"since 2010 we consumed 1.5 times the production of the planet"
Eugenia Kalnay is a Distinguished University Professor at the University of Maryland (UMD) in the United States, and a member of the Scientific Advisory Board at United Nations.
She was Branch Head at NASA Goddard, and later served for 10 years as the Director of the Environmental Modelling Center within the National Weather Service, where she was instrumental in major improvements in the NWS models' forecasting skill. In 2009, she received the prestigious World Meteorological Organization IMO Prize. Her work on the impact of land use on climate change was chosen by Discovery Magazine as one of the top 100 science results of 2010, and her seminal paper on reanalysis is the most cited paper in all geosciences.
#WeAreClimate talked to her to help you better understand how climate change is affecting us. This is what she said:
What percent of climate change can be associated with human behavior?
- Extreme weather events, like a record snow storm or heat wave, can be produced by either natural variability or by the accumulated impact of the humans (as shown in the graphic) so that they cannot be attributed completely to humans.
So, individual record-breaking weather events may be due about half to humans and the other half to natural variability. But the large trends of global averages (like those shown in the Figure N° 1 and Figure N° 2 below), which shows the global mean temperature since 1880, can only be attributed to the human impact because they are much faster than any climate change previously seen. So, for climate change in large scales, I would say that essentially 100% is due to humans.
Figure 1
Does human factor must be considered, at this stage, inside weather models calculations?
"Not in weather models, because the limit for weather predictions is about 2 weeks, and the human impact has longer time scales.
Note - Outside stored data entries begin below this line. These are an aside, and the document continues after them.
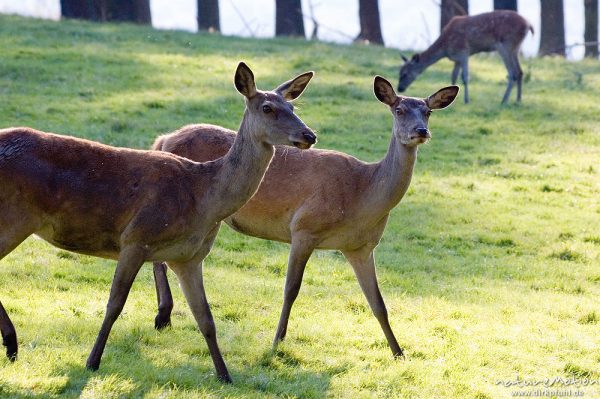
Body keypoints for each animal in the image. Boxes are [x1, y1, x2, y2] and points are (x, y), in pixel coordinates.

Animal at [0, 62, 316, 384]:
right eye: (267, 108)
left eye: (292, 106)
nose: (309, 135)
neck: (203, 198)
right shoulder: (135, 237)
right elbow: (114, 305)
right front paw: (92, 361)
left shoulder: (189, 258)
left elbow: (206, 318)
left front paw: (225, 375)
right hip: (15, 217)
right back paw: (12, 343)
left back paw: (11, 345)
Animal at [150, 76, 460, 360]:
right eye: (398, 109)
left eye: (427, 111)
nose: (420, 131)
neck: (362, 196)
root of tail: (162, 140)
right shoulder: (304, 228)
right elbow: (291, 289)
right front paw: (276, 343)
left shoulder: (360, 247)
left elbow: (378, 302)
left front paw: (398, 352)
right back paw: (163, 316)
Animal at [398, 9, 536, 104]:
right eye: (399, 73)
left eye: (405, 73)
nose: (400, 88)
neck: (445, 48)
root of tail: (528, 25)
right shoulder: (456, 59)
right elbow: (453, 76)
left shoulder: (464, 52)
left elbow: (464, 77)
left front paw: (466, 100)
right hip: (515, 48)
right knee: (520, 71)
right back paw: (518, 99)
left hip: (506, 44)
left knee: (513, 73)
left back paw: (504, 100)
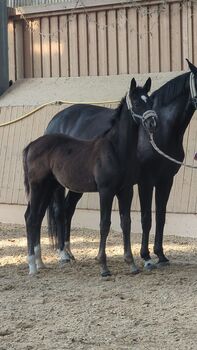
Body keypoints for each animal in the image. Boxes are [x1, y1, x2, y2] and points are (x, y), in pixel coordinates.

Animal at [23, 78, 156, 274]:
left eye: (151, 101)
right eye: (137, 102)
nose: (153, 122)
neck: (116, 149)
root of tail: (32, 144)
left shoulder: (126, 190)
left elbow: (126, 223)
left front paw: (130, 263)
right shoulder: (106, 191)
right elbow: (104, 224)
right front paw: (103, 266)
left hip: (48, 187)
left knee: (36, 218)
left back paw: (40, 262)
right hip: (38, 187)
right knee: (32, 218)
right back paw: (33, 266)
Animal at [45, 59, 197, 268]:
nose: (152, 124)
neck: (162, 132)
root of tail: (55, 120)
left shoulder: (166, 180)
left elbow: (161, 216)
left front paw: (161, 255)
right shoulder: (145, 181)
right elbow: (146, 218)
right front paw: (146, 257)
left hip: (78, 183)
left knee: (69, 208)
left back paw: (69, 250)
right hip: (61, 184)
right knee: (60, 210)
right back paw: (63, 254)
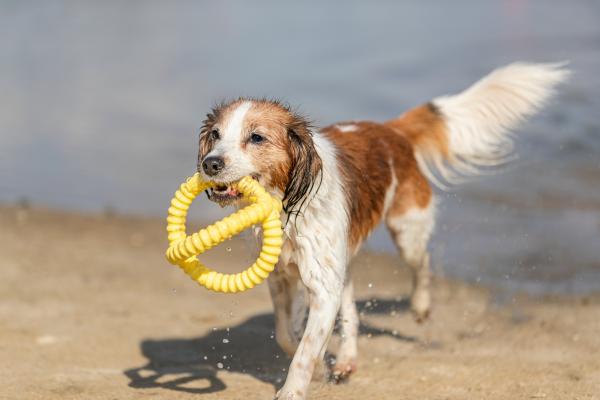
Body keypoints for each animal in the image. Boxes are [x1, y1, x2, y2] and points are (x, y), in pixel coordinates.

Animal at [197, 61, 568, 398]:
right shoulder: (282, 277)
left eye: (256, 137)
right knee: (350, 311)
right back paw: (346, 360)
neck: (287, 205)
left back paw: (420, 306)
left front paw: (294, 390)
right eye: (215, 135)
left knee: (422, 263)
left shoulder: (322, 286)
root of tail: (391, 131)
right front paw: (320, 366)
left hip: (407, 231)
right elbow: (288, 335)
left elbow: (303, 352)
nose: (210, 163)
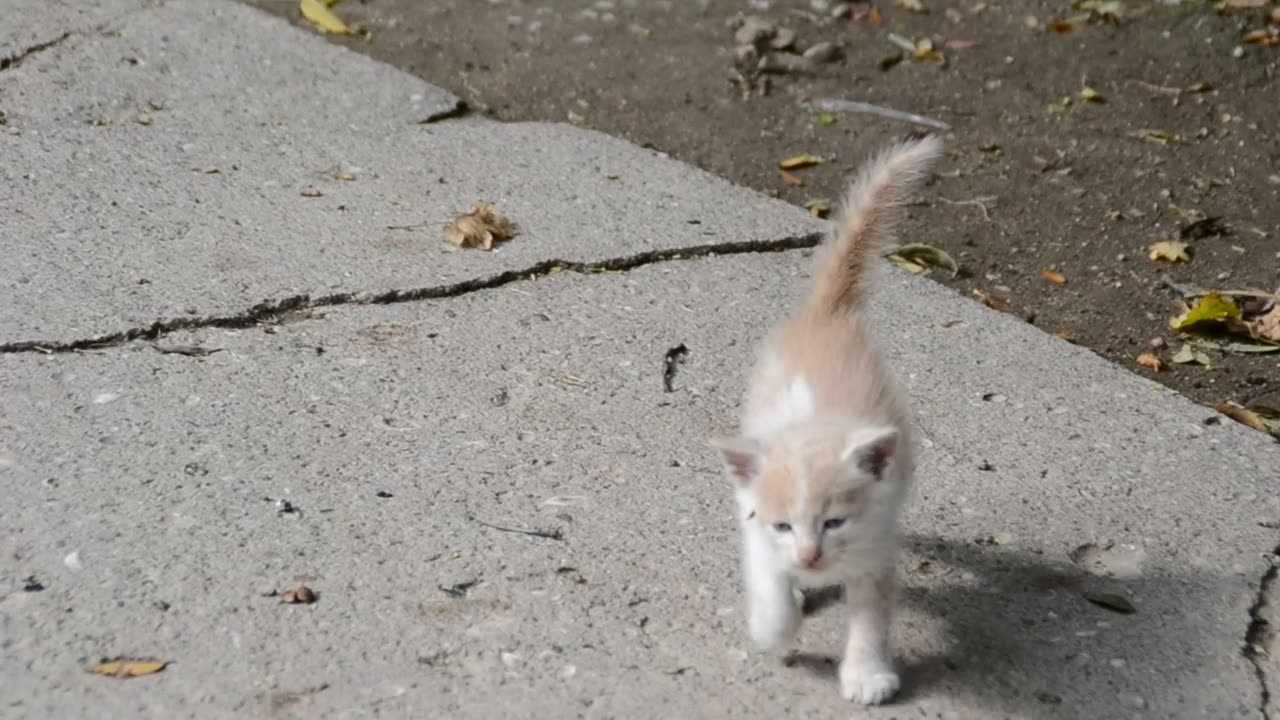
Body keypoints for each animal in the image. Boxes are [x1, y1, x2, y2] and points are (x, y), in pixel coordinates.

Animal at [711, 133, 942, 702]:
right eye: (784, 525)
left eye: (834, 522)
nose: (810, 559)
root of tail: (828, 313)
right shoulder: (754, 527)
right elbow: (769, 581)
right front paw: (774, 629)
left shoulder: (874, 545)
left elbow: (871, 614)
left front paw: (867, 674)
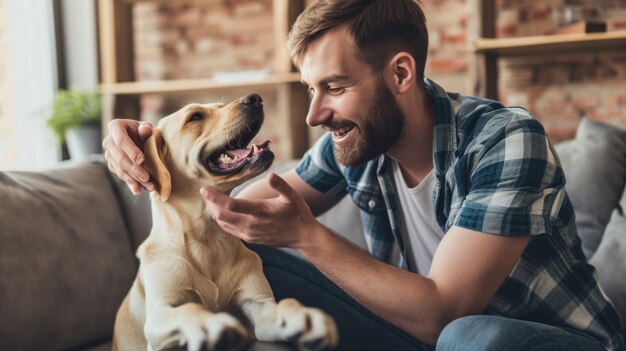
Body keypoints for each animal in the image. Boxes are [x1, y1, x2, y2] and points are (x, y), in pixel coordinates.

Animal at [112, 94, 336, 351]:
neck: (208, 238)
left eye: (220, 106)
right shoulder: (159, 314)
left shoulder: (258, 305)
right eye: (195, 116)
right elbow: (189, 308)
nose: (255, 98)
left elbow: (285, 304)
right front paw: (209, 324)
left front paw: (303, 317)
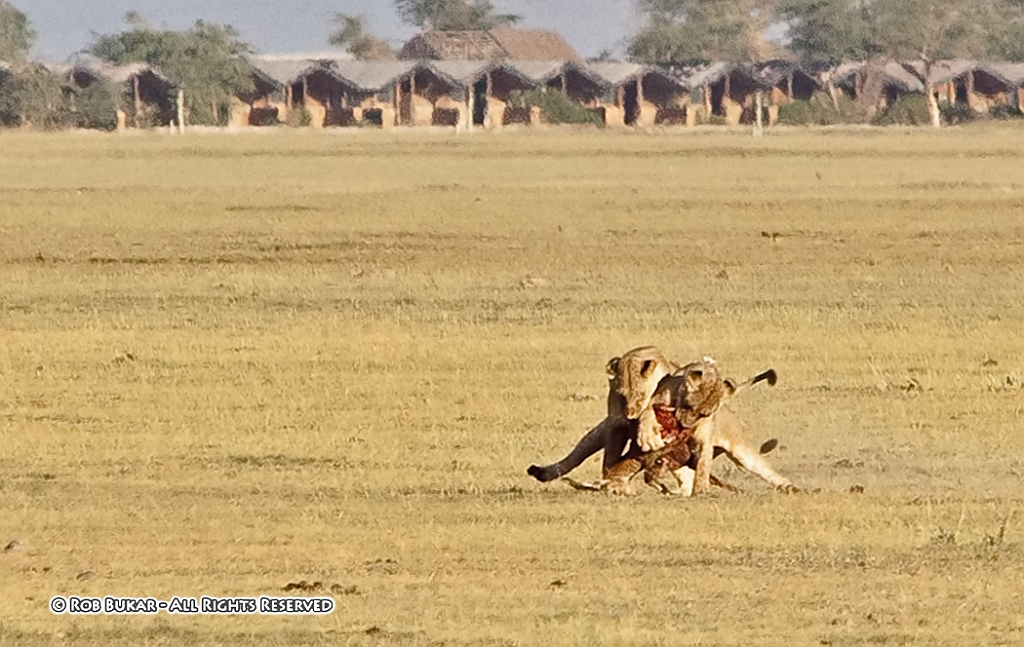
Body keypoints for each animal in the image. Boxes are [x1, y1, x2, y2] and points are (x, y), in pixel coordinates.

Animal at [635, 358, 795, 495]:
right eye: (689, 406)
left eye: (703, 414)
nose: (685, 425)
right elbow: (648, 413)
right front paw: (646, 435)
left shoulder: (704, 441)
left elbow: (703, 467)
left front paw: (701, 490)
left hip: (743, 454)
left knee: (766, 470)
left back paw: (790, 488)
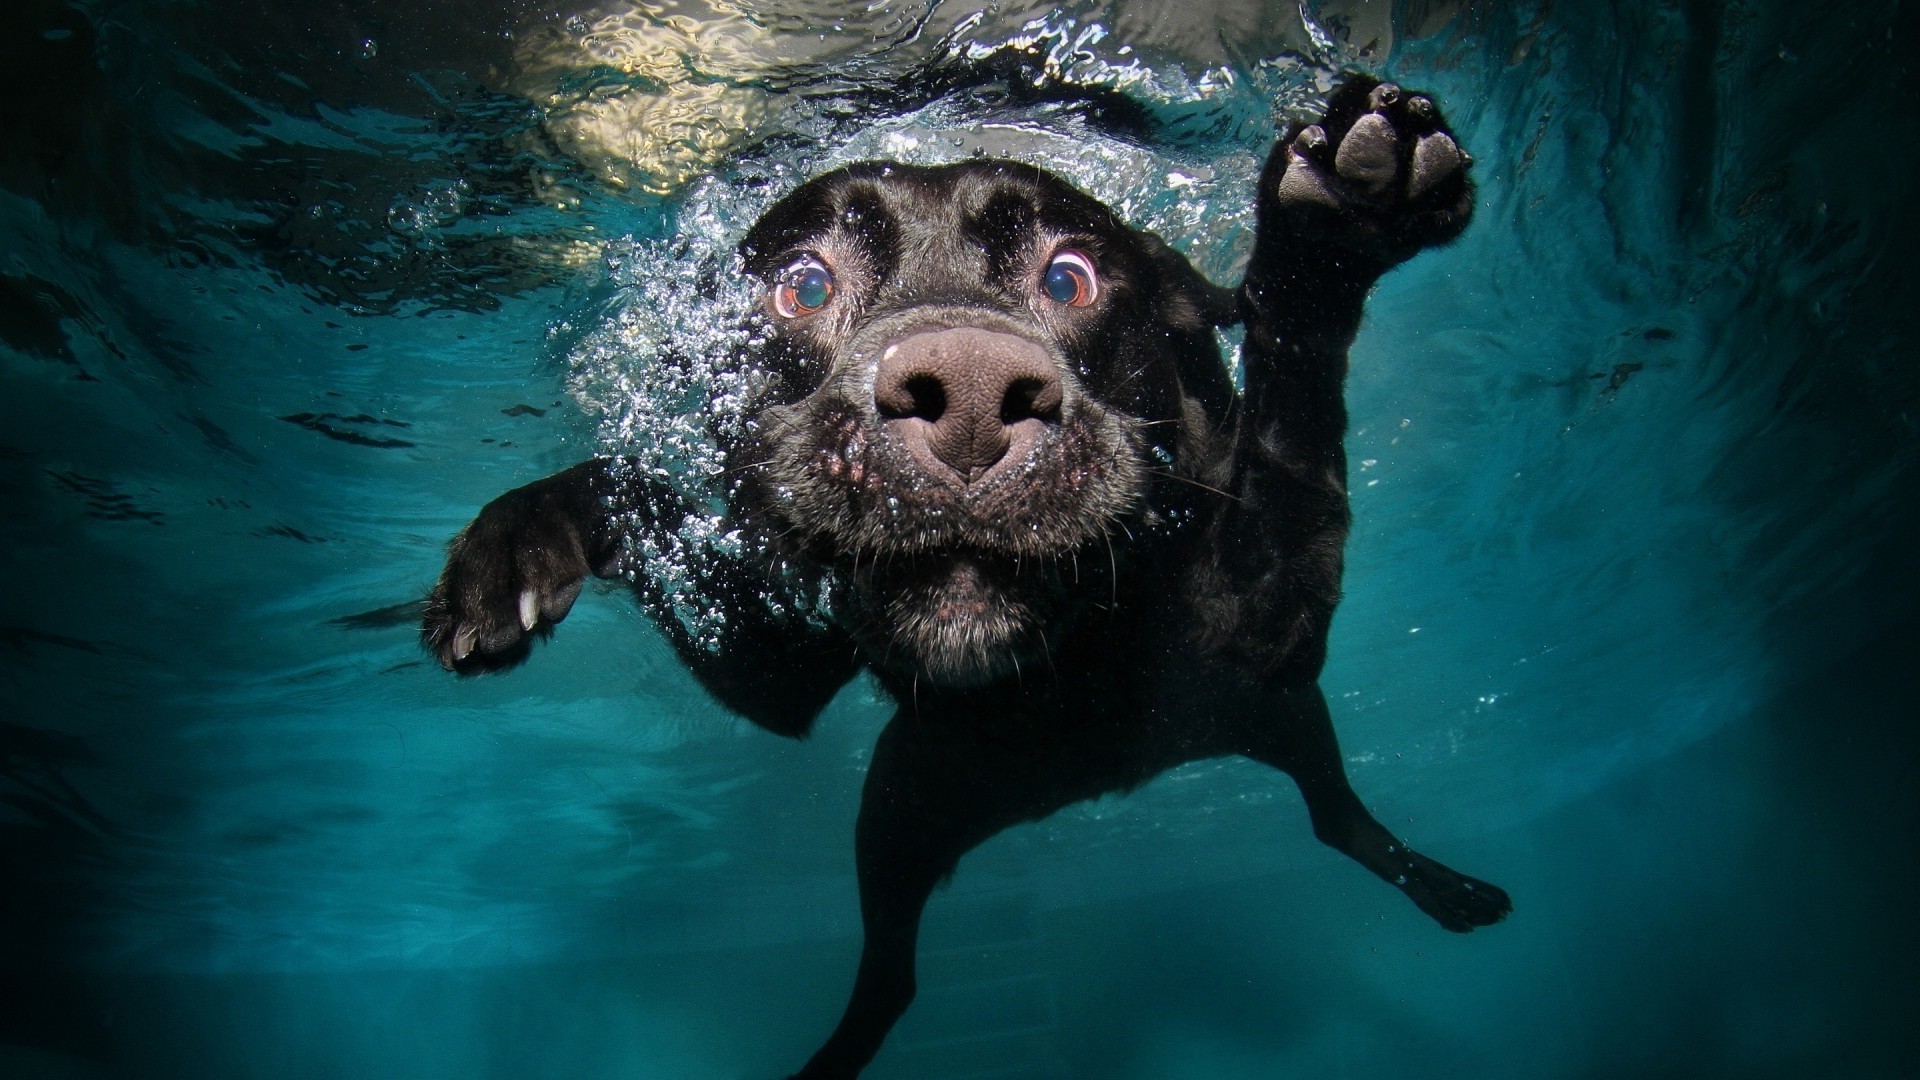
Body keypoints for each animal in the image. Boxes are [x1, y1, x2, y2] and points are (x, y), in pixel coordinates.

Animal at [424, 77, 1512, 1076]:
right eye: (803, 286)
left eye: (1070, 279)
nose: (974, 398)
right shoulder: (774, 666)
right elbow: (632, 489)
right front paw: (516, 543)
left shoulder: (1267, 613)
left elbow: (1293, 419)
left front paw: (1336, 220)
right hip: (900, 812)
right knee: (893, 979)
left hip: (1277, 716)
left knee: (1335, 818)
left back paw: (1448, 889)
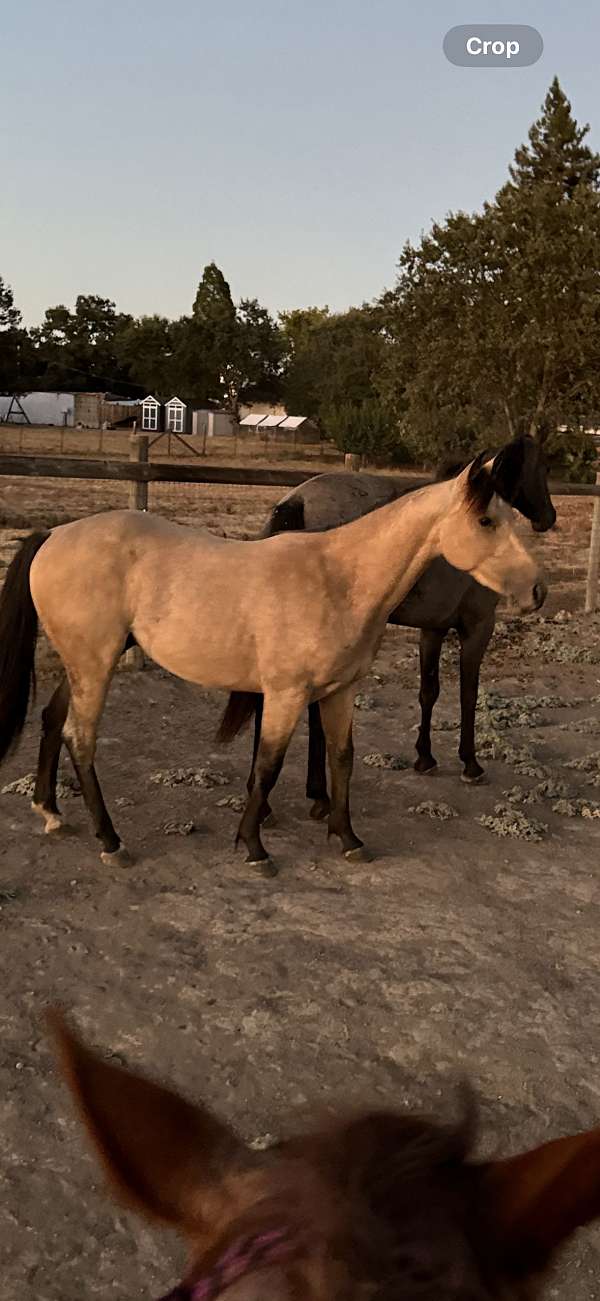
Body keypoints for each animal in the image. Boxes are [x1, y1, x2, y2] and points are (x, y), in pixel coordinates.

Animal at [218, 439, 551, 822]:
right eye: (539, 469)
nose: (548, 517)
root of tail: (295, 501)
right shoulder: (478, 626)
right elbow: (468, 694)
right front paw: (470, 764)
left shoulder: (432, 630)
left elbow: (429, 691)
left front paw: (425, 757)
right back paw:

So the human impact (such as the increase of greenhouse gases produced by human use of fossil fuels) should be included in weather models but it is not necessary to include the human system (i.e., to couple a full model of the human factors with the atmosphere, ocean and land models).
Figure 2
By contrast, in climate change models like the ones used in the IPCC, and models predicting long term changes (a decade or longer), it is essential to include a human model that interacts with the Earth System model, including the two-way feedbacks that take place in reality.
For example, the figure N° 2 above, shows that over the last 10,000 years, the major greenhouse gases (CO2, methane and nitrous oxide) have increased proportionally to the human population, which clearly shows that the population is the driver of their increased emissions.
This is particularly true after 1950, when the introduction of the Haber-Bosch nitrogen fertilization started the industrial agriculture, including major increases in the use of fossil fuels for not just fertilization, but also, in pesticides, irrigation, and mechanization (this is called the Green Revolution).
From 1950 to 1984, the production of grains increased by 250%, and the population doubled. Currently the IPCC models used to predict climate change do not have feedbacks to and from the population, which is obtained from projections made by the UN (i.,e., tables without feedbacks). This necessarily leads to erroneous results."
Which is the outlook you imagine in case that CO2 emissions stay at the current rate?
- An important part of the problem should come especially from big corporations (very far nowadays). But beyond that, do you believe that a change of habits related to how every citizen consume would help to mitigate this threat?
- This is a very good question! In our paper Human And Nature DYnamical model (HANDY model), we showed with a simple mathematical model that societal collapses (that have taken place hundreds of times since agriculture started about 10,000 years ago), are due to two independent causes: 1) excessive per capita consumption of nature; and 2) Inequality between the rich and the poor.
Since the big corporations are a major contributor to inequality, both within countries and between countries, they certainly contribute in a major way to the huge growth of the total consumption of the natural resources, which can be estimated as the product of the total population and the average GDP/per capita (see Fig. 3 below).
Figure3
You can see that the population and the GDP/capita, since 1950 -when industrial agriculture started, greatly increasing the consumption of fossil fuels and the greenhouse gases- have been growing at 2% each, with a total growth of about 4%. This means that the total consumption of natural resources is doubling every 20 years or so, which is completely unsustainable (since in 2010 we were already consuming ~1.5 times the production of the whole planet).
Unfortunately, the graphic shows very clearly that we are in a very unsustainable state of consumption growth that will inevitably lead to a collapse. It is impossible to predict when the collapse(s) will take place, but it would seem that it will last less than a full century (4 generations).
The impact of excessive consumption of natural resources at a rate much faster than what would be sustainable, is even more important than the impact of climate change itself. As Univerity of Maryland points out: "It is more than just climate change".